Ok, so now we have a rig with centrifugal mud pumps and we want to control speed, well not really. We want to control strokes and pressure; we don’t care what the speed is. Power is needed and DC is the answer. All that is applicable is a simple drive, inexpensive components, easy replacement, basic operations and troubleshooting so, why the AC here? Draw works? Same principle, here you want power. DC delivers that power dependably. Speed control is not that precise on a draw works that I have experienced. Since we mentioned precise speed control, use an encoder with any system you have, problem solved. True, if we only used armature feedback to calculate speed on a DC drive we could not have accurate control so, put on an encoder and use tachometer feedback. Good practice for the rotary table here. So, where do we want accurate speed control on a rig?

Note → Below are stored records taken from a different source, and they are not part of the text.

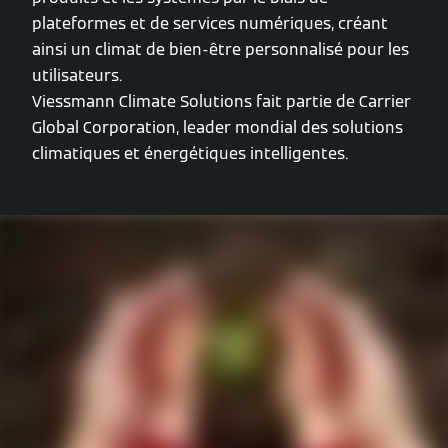
plateformes et de services numériques, créant
ainsi un climat de bien-être personnalisé pour les
utilisateurs.
Viessmann Climate Solutions fait partie de Carrier
Global Corporation, leader mondial des solutions
climatiques et énergétiques intelligentes.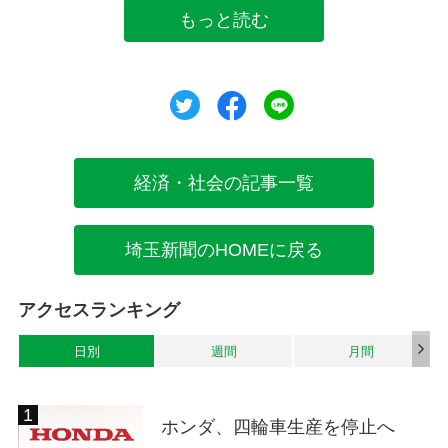
もっと読む
ツイート
シェア
シェア
経済・社会の記事一覧
埼玉新聞のHOMEに戻る
アクセスランキング
日別
週間
月間
ホンダ、四輪車生産を停止へ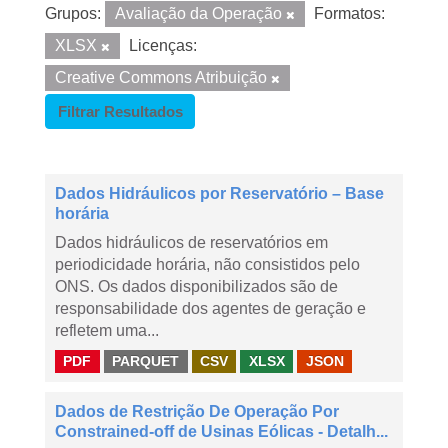
Grupos:
Avaliação da Operação
Formatos:
XLSX
Licenças:
Creative Commons Atribuição
Filtrar Resultados
Dados Hidráulicos por Reservatório – Base
horária
Dados hidráulicos de reservatórios em
periodicidade horária, não consistidos pelo
ONS. Os dados disponibilizados são de
responsabilidade dos agentes de geração e
refletem uma...
PDF
PARQUET
CSV
XLSX
JSON
Dados de Restrição De Operação Por
Constrained-off de Usinas Eólicas - Detalh...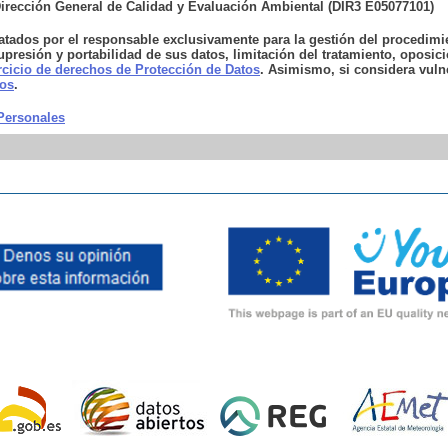
irección General de Calidad y Evaluación Ambiental (DIR3 E05077101)
ratados por el responsable exclusivamente para la gestión del procedim
upresión y portabilidad de sus datos, limitación del tratamiento, oposic
rcicio de derechos de Protección de Datos
. Asimismo, si considera vul
tos
.
 Personales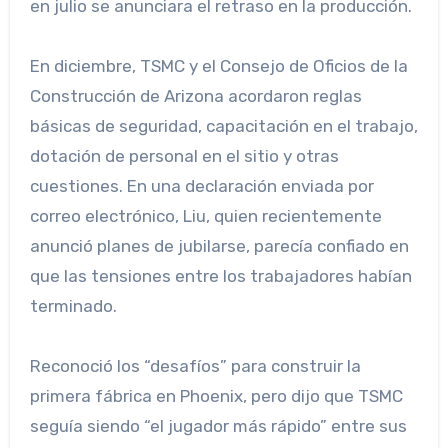
en julio se anunciara el retraso en la producción.
En diciembre, TSMC y el Consejo de Oficios de la
Construcción de Arizona acordaron reglas
básicas de seguridad, capacitación en el trabajo,
dotación de personal en el sitio y otras
cuestiones. En una declaración enviada por
correo electrónico, Liu, quien recientemente
anunció planes de jubilarse, parecía confiado en
que las tensiones entre los trabajadores habían
terminado.
Reconoció los “desafíos” para construir la
primera fábrica en Phoenix, pero dijo que TSMC
seguía siendo “el jugador más rápido” entre sus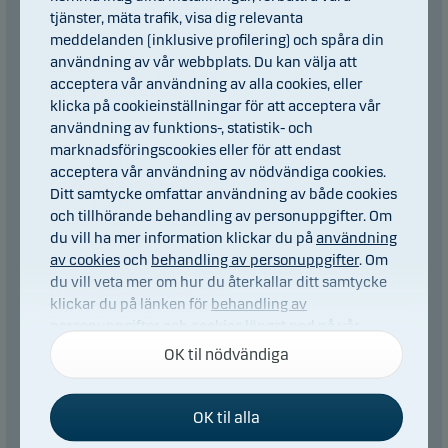
tjänster, mäta trafik, visa dig relevanta
Danske Invest
Globala High Yield-obligationer, klass SEK h
meddelanden (inklusive profilering) och spåra din
Danske Invest
användning av vår webbplats. Du kan välja att
Globala Realräntor, klass SEK h
acceptera vår användning av alla cookies, eller
Danske Invest Allocation
klicka på cookieinställningar för att acceptera vår
Horisont Aktie Class SA
användning av funktions-, statistik- och
Danske Invest Allocation
Horisont Aktie Class SA d
marknadsföringscookies eller för att endast
Danske Invest Allocation
acceptera vår användning av nödvändiga cookies.
Horisont Balanserad Class SA
Ditt samtycke omfattar användning av både cookies
Danske Invest Allocation
och tillhörande behandling av personuppgifter. Om
Horisont Balanserad Class SA d
du vill ha mer information klickar du på
användning
Danske Invest Allocation
Horisont Försiktig Class SA
av cookies
och
behandling av personuppgifter
. Om
Danske Invest Allocation
du vill veta mer om hur du återkallar ditt samtycke
Horisont Försiktig Class SA d
klickar du på länken för
behandling av
Danske Invest Allocation
personuppgifter och cookies
längst ned på vår
Horisont Offensiv Class SA
webbplats.
Danske Invest Allocation
OK til nödvändiga
Horisont Offensiv Class SA d
Danske Invest
Horisont Pension 2030, klass SEK
OK til alla
Nödvändiga cookies
Danske Invest
Horisont Pension 2040, klass SEK
Nödvändiga cookies hjälper till att få vår webbplats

The rotary table or top drive and that’s all. In the addition of a top drive it may be beneficial to be AC with its own power generating station, this is still debatable.
Braking, a non-regenerative DC bridge is less expensive than an AC braking system. The braking system of a DC motor is simplistic compared to that of its AC neighbor. Braking in an AC drive system has a tendency to destroy itself if not implemented correctly. The energy during braking must be absorbed somewhere, either back through the circuit possibly destroying expensive parts or through a Dynamic Braking system with resistors and a chopper network. Overall DC wins here.
So, do we change the DC rig over to AC? If the money is there to spend then go for it. Oh, did we mention the fact that most rig electricians would be totally lost with the AC drive systems? And by the way, on a DC rig any motor may be operated by either SCR drive, they are all the same; not so with the AC rig, if one drive fails that’s it unless you have a technician that can make the necessary changes on site, the draw works drive parameters are far different than the mud pump. Don’t forget about the harmonics introduced with the AC system. Did we mention that the AC motors should be underrated? In other words a 20 HP AC motor should be used where a 15 HP is needed. Ok, noted the DC motor has brushes. So, keep the commutator clean and replace the brushes on a regular schedule.